**A FAZER**
1 – Transcreva literalmente o trecho sobre a diplomacia e a Casa Branca entre "Os europeus, por" e "outras capitais apreensivas.", inclusive.
2 – Dê continuidade ao trecho sobre a diplomacia e a Casa Branca, começando logo após a última frase apresentada.

====== TRECHO DO TEXTO

Ao terminar a conversa, ele admitiu: "a realidade é que poucas decisões serão tomadas na diplomacia enquanto nossos parceiros não souberem quem é que manda na Casa Branca".
Ele tem razão. Nos últimos dias, governos de todo o mundo suspenderam decisões, adiaram anúncios e colocaram negociações em suspensão até que os americanos definam quem será o próximo governo da potência nuclear.
Os europeus, por exemplo, estudam o que fazer caso Donald Trump vença e opte por concretizar sua promessa de campanha de fechar o mercado americano. Uma nova guerra comercial, principalmente com o setor automotivo alemão, vem deixando Berlim e outras capitais apreensivas.

============
====== ENTRADAS FORNECIDAS

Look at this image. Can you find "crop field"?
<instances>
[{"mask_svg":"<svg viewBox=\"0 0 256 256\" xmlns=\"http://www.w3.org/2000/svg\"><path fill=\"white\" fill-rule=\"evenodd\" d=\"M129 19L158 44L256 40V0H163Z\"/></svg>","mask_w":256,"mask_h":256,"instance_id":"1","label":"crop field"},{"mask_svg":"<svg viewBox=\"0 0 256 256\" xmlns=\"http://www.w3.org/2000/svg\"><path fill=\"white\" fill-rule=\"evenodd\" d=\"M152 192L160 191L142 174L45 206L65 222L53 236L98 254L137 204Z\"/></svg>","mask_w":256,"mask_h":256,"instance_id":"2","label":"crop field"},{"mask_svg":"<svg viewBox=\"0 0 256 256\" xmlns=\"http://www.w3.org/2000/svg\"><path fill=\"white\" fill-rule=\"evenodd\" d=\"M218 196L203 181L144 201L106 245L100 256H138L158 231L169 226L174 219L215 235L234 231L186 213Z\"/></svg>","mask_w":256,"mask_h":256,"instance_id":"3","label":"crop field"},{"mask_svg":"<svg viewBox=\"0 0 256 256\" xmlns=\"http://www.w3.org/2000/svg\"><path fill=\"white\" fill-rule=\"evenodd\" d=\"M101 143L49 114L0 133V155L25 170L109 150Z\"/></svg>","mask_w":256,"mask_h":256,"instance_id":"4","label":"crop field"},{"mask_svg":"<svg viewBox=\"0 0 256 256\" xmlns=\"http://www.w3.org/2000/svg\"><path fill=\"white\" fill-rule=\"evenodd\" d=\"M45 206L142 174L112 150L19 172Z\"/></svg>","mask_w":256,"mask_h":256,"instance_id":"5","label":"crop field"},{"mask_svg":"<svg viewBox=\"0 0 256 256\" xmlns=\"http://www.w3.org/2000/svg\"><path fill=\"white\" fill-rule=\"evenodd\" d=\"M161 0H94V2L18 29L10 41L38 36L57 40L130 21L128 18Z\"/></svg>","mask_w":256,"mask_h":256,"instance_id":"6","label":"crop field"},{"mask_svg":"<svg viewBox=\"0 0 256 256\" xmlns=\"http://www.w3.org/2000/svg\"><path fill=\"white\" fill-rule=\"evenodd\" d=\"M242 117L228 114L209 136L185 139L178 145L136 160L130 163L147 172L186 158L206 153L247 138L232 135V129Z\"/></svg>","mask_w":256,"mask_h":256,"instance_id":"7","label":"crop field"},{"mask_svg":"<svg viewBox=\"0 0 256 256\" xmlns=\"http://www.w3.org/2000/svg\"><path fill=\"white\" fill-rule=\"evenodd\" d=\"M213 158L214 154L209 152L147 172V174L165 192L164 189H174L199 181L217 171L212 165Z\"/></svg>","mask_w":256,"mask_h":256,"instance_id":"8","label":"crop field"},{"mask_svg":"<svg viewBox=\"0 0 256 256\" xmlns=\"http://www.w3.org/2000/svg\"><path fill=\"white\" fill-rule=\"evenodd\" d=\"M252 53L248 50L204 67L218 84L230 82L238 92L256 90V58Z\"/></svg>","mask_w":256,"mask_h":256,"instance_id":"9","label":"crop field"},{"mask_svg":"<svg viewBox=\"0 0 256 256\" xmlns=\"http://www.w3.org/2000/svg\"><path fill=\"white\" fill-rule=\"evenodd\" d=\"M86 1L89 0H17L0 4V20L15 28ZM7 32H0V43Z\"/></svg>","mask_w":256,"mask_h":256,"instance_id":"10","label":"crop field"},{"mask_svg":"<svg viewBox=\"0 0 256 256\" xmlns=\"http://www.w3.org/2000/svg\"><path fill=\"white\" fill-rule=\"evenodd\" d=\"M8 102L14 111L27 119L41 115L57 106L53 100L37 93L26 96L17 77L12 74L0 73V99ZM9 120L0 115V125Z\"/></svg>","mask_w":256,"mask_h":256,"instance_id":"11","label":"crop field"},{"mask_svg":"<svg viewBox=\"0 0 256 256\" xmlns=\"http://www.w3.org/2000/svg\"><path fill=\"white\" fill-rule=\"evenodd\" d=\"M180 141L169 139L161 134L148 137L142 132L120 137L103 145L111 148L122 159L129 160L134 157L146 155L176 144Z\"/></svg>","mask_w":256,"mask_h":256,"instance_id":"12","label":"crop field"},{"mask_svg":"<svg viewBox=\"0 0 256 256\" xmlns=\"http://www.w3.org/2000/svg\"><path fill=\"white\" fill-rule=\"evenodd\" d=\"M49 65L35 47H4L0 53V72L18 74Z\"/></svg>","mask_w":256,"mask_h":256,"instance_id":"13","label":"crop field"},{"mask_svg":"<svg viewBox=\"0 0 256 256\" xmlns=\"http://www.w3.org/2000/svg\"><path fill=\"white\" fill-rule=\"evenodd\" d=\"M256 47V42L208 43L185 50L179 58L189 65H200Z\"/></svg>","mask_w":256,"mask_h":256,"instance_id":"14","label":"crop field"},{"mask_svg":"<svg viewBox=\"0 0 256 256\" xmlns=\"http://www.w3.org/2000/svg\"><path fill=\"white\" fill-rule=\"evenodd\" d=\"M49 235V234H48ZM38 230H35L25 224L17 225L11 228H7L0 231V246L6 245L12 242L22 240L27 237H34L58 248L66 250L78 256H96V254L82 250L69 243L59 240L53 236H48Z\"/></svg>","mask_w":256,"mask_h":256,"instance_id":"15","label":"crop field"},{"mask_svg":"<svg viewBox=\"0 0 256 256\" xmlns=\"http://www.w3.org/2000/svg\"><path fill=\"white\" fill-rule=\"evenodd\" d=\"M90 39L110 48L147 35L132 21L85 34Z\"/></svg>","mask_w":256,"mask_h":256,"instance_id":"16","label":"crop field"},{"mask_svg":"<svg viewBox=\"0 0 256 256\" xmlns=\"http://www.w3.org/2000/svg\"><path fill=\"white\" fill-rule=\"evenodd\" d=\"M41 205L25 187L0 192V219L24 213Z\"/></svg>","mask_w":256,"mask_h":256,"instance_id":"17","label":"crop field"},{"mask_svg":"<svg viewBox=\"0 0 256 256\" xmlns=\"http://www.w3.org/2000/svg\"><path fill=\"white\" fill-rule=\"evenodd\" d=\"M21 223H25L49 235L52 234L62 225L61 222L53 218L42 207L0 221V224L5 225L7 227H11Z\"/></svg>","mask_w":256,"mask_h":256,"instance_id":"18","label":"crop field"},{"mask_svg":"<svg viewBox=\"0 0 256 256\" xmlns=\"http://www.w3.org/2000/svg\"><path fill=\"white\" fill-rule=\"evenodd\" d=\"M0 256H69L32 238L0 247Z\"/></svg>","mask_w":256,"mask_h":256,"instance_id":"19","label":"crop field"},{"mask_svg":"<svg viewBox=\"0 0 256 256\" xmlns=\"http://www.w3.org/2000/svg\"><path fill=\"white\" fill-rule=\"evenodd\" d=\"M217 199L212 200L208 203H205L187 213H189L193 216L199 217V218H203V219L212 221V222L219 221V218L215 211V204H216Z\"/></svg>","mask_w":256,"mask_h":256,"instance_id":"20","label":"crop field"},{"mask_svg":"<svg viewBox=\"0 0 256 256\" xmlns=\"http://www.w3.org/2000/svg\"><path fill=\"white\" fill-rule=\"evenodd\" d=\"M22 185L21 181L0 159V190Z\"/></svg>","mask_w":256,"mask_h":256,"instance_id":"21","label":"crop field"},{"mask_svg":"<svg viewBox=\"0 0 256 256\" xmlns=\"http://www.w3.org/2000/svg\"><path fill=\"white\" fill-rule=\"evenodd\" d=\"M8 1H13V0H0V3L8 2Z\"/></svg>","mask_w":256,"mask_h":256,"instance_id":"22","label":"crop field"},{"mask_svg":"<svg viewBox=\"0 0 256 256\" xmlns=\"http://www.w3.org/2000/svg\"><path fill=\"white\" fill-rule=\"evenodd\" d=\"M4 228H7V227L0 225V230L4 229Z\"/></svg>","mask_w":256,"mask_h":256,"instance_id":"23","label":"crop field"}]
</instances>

============
====== ENTRADAS FORNECIDAS

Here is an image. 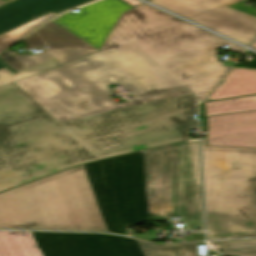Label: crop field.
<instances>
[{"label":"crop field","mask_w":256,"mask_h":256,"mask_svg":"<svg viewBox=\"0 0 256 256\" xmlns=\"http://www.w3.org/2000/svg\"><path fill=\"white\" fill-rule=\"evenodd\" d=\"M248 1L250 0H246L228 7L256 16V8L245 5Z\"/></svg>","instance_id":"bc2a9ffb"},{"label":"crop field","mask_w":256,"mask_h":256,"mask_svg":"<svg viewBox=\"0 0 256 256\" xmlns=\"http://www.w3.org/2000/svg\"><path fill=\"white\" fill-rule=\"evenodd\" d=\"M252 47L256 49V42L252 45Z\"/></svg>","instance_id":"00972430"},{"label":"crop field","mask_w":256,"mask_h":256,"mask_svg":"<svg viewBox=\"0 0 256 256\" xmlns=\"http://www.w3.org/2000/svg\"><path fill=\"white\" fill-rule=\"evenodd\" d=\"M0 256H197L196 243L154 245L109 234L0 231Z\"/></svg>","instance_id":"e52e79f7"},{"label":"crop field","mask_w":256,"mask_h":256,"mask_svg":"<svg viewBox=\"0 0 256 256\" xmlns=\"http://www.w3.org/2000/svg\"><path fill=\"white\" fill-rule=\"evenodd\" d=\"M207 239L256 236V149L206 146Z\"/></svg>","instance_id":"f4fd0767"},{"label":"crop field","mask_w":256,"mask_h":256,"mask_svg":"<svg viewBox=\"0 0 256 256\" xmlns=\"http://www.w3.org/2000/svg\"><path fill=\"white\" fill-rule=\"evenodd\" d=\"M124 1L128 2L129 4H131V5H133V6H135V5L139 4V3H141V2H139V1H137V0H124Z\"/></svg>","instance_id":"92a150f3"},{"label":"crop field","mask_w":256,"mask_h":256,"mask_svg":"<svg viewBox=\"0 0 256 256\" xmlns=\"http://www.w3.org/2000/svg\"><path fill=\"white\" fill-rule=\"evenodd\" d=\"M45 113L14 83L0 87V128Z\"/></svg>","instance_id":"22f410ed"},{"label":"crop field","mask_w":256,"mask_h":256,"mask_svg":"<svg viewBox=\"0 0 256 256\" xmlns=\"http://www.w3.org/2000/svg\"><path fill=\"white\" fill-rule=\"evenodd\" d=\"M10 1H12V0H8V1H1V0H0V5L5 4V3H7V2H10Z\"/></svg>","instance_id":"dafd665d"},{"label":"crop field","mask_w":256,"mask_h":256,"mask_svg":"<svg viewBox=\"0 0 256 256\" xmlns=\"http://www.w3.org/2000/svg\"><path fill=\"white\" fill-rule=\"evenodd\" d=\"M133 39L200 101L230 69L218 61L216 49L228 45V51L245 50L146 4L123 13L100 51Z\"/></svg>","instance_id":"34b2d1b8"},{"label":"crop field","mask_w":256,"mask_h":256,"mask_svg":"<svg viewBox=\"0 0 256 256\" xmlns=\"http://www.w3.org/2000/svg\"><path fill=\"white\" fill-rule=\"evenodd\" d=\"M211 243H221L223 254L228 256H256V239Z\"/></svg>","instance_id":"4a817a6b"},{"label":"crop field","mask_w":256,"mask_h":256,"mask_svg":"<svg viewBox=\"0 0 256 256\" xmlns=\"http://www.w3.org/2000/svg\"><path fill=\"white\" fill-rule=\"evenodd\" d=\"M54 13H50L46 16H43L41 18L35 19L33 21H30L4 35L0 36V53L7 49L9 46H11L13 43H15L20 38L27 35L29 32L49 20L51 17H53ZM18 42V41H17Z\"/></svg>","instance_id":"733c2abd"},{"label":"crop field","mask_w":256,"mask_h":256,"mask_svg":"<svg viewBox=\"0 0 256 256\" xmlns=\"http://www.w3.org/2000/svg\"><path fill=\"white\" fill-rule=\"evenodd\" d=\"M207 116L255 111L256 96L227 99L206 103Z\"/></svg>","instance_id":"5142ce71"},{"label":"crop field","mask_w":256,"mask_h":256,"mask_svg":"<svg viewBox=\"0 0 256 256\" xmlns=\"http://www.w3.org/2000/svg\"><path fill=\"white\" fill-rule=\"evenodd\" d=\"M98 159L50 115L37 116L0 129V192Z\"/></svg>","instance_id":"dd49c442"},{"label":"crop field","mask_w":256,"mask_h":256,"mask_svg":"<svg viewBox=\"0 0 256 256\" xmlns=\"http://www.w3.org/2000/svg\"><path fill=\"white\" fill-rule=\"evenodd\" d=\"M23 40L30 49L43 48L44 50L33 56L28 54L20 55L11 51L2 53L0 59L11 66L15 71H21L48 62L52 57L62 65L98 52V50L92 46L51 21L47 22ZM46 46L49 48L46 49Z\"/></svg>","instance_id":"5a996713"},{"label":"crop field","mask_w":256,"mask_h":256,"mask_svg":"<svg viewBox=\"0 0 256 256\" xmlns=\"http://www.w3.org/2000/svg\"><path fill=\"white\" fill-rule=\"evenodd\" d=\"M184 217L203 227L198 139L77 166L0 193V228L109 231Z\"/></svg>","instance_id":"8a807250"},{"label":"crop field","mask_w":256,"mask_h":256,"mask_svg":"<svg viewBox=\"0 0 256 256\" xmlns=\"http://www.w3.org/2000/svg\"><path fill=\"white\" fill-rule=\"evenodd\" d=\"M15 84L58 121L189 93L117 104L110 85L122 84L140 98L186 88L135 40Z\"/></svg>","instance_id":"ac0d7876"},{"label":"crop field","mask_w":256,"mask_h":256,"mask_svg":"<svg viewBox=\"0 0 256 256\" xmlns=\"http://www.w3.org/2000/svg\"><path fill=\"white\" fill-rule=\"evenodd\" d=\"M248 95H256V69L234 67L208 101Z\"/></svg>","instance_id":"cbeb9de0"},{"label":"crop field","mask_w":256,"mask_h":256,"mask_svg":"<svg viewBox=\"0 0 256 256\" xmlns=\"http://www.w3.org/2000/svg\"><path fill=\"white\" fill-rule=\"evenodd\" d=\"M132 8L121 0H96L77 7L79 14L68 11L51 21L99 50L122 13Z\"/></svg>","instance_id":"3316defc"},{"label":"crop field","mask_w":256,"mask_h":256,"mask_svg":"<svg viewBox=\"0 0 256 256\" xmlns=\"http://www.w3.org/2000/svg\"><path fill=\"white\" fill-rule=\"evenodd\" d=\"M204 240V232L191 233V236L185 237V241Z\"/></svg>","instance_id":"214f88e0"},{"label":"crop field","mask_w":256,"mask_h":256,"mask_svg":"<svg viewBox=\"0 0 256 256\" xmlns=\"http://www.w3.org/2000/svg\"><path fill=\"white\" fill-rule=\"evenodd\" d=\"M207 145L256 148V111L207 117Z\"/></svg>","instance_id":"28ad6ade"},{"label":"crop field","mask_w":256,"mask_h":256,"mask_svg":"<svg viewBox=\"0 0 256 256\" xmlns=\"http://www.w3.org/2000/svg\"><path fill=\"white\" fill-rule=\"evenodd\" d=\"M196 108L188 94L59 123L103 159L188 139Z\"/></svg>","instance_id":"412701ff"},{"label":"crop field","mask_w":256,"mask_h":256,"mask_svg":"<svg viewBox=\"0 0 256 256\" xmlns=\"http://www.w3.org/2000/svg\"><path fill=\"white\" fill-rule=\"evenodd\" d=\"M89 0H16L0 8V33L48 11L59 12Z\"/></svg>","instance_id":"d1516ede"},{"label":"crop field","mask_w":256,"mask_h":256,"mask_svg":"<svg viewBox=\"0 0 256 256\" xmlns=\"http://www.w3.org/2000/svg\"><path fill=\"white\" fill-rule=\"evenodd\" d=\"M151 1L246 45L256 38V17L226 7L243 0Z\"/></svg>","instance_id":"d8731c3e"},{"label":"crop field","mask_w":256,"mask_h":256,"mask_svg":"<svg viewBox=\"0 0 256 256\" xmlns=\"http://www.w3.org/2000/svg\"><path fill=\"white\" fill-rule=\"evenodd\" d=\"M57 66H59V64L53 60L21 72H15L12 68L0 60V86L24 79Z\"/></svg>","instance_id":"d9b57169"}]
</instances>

============
====== ENTRADAS FORNECIDAS

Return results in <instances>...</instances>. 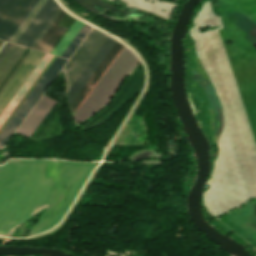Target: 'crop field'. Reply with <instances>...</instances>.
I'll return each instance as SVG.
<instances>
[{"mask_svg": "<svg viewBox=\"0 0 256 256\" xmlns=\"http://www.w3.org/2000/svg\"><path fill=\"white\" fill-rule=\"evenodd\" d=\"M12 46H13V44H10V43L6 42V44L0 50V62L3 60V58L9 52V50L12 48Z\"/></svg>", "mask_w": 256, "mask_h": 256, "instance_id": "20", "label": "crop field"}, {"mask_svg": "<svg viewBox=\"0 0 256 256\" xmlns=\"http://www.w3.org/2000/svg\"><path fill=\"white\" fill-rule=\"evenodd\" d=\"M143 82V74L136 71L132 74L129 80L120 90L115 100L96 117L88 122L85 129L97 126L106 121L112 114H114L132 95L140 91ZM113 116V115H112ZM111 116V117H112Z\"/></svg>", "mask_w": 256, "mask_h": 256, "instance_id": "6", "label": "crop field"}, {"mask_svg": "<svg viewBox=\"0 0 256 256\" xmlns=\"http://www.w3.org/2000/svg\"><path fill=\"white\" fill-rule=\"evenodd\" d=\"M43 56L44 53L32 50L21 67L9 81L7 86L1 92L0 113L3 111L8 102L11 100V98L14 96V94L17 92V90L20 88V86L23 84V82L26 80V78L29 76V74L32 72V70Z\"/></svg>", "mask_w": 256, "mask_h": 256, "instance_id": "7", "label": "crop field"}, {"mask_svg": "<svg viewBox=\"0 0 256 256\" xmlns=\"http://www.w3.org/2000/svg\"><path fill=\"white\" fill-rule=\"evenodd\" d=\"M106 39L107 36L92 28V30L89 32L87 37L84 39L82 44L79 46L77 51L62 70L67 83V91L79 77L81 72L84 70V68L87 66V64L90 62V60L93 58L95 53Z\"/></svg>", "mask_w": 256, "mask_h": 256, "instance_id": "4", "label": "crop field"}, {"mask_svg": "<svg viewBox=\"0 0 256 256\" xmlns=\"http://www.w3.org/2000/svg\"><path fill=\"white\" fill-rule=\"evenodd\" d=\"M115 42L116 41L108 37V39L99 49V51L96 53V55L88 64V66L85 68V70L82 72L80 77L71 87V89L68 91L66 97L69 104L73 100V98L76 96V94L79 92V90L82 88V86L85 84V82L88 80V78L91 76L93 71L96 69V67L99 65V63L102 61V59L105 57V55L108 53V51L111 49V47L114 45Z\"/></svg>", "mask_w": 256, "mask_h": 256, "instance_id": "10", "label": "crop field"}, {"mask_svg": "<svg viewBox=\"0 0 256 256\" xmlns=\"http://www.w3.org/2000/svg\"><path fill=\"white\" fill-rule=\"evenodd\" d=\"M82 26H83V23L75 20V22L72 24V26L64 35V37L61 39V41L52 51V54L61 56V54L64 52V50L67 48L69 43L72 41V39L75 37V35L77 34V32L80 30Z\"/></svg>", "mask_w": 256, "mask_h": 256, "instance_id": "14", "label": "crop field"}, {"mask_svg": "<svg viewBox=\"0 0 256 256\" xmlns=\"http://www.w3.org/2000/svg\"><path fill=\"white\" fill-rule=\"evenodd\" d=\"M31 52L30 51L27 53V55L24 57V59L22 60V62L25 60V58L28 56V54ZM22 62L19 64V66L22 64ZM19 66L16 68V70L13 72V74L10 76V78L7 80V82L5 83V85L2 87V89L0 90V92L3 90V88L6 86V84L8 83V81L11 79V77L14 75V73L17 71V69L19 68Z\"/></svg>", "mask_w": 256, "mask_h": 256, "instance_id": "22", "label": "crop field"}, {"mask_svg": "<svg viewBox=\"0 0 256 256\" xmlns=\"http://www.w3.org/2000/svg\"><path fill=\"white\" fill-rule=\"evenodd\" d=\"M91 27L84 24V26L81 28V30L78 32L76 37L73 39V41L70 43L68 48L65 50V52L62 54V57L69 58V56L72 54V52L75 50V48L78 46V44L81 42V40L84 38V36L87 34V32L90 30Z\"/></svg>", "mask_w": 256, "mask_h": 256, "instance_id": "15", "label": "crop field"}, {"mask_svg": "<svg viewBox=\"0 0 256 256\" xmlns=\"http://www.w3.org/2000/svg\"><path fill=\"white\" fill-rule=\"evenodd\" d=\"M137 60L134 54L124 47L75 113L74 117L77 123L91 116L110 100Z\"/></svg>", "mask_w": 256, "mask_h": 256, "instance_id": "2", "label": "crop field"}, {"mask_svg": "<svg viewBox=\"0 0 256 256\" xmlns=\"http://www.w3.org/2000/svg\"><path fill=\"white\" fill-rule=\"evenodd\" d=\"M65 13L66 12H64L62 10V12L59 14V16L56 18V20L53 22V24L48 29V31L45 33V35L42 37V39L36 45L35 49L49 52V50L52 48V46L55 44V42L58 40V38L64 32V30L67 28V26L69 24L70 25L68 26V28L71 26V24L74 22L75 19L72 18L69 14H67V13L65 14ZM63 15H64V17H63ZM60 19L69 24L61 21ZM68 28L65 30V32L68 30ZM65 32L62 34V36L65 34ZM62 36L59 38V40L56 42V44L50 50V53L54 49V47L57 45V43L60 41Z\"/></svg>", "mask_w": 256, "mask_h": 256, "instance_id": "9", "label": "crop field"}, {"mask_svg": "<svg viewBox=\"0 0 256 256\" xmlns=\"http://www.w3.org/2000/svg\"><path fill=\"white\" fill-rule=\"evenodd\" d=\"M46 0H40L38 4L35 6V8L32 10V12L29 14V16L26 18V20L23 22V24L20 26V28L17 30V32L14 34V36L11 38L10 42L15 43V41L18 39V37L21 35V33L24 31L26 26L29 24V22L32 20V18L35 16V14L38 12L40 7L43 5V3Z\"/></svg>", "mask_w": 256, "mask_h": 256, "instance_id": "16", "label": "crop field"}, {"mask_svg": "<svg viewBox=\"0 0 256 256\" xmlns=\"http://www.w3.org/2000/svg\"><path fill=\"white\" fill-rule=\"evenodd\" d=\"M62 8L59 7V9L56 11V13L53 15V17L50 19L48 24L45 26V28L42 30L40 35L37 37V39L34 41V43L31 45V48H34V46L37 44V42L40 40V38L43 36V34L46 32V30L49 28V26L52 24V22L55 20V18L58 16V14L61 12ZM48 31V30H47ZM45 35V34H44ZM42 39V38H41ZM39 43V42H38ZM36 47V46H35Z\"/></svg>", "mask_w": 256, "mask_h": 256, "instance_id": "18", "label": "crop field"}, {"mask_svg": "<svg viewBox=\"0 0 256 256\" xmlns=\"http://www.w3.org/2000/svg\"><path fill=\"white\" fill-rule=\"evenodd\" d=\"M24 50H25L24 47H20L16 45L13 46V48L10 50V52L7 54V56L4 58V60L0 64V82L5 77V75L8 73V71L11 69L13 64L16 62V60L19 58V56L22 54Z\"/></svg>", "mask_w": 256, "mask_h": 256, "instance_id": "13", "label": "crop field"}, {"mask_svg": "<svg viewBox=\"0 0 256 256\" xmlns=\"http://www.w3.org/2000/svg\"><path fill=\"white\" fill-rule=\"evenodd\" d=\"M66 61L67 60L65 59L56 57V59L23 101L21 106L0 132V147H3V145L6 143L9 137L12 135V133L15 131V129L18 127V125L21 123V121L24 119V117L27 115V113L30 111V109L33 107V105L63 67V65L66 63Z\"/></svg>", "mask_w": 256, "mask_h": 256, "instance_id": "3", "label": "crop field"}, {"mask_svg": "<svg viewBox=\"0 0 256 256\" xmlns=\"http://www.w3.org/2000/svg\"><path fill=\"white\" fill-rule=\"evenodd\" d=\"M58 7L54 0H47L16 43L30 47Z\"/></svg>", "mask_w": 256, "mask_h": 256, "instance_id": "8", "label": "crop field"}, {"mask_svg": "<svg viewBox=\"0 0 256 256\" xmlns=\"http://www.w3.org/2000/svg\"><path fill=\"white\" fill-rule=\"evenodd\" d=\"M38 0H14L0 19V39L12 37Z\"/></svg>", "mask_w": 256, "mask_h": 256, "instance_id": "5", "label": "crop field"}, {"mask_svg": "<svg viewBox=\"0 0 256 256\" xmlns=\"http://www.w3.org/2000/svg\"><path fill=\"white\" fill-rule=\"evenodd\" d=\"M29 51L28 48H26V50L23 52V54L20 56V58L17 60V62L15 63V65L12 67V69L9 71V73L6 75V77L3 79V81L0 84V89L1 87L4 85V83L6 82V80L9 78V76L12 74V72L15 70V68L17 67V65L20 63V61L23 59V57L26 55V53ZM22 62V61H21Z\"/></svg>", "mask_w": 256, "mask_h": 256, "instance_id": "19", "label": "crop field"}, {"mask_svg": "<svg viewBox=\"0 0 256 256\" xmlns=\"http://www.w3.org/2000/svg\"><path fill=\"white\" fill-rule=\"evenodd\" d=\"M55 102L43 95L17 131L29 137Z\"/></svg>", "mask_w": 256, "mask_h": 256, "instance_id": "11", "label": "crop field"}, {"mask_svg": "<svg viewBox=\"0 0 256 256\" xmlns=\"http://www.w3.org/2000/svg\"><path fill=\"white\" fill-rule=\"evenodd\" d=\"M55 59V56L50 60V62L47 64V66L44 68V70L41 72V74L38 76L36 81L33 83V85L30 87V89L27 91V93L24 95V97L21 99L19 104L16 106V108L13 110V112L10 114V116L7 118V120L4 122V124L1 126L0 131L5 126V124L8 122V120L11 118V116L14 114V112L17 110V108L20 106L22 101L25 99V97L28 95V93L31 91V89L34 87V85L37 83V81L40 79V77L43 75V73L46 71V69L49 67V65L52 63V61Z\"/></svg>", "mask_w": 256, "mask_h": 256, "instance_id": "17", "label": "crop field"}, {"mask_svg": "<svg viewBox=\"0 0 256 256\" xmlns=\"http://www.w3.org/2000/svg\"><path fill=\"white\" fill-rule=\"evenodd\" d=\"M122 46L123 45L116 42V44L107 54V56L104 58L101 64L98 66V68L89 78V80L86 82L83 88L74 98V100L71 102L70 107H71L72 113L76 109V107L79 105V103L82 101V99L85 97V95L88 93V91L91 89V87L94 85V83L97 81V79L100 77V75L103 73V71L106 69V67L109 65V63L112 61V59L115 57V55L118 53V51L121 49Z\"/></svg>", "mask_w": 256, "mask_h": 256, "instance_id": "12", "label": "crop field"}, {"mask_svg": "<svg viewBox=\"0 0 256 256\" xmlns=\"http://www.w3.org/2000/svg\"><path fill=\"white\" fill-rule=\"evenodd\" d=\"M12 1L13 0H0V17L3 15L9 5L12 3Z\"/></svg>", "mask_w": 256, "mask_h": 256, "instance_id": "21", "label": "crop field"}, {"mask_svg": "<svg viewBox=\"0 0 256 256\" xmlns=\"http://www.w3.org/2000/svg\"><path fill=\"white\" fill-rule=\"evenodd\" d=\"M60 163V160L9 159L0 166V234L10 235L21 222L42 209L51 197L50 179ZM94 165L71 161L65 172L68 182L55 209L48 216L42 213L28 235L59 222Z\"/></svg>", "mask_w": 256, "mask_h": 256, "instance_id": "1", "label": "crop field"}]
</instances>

============

**RESPOSTAS ÀS TAREFAS**
1 –
Os europeus, por exemplo, estudam o que fazer caso Donald Trump vença e opte por concretizar sua promessa de campanha de fechar o mercado americano. Uma nova guerra comercial, principalmente com o setor automotivo alemão, vem deixando Berlim e outras capitais apreensivas.

2 –
Na própria ONU, uma das preocupações se refere ao destino de programas de ajuda a mulheres e meninas. Uma vitória de Donald Trump significará a suspensão de milhões de dólares para programas de direitos reprodutivos e sexuais, principalmente nos países mais pobres.
A entidade americana MSI Reproductive Choices, que fornece serviços de contracepção e aborto seguro em todo o mundo, estimou que 8 milhões de mulheres perderam o acesso a serviços de saúde e direitos sexuais e reprodutivos durante o mandato de Trump a partir de 2016. Isso teria resultado em 6 milhões de gestações indesejadas e 1,8 milhão de abortos inseguros.
Agora, a preocupação é que, se Trump vencer, ele poderá expandir essa restrição do uso de recursos americanos para incluir toda a assistência ao desenvolvimento dos EUA e bloquear o financiamento de organizações multilaterais que trabalham na área, como o Fundo de População das Nações Unidas.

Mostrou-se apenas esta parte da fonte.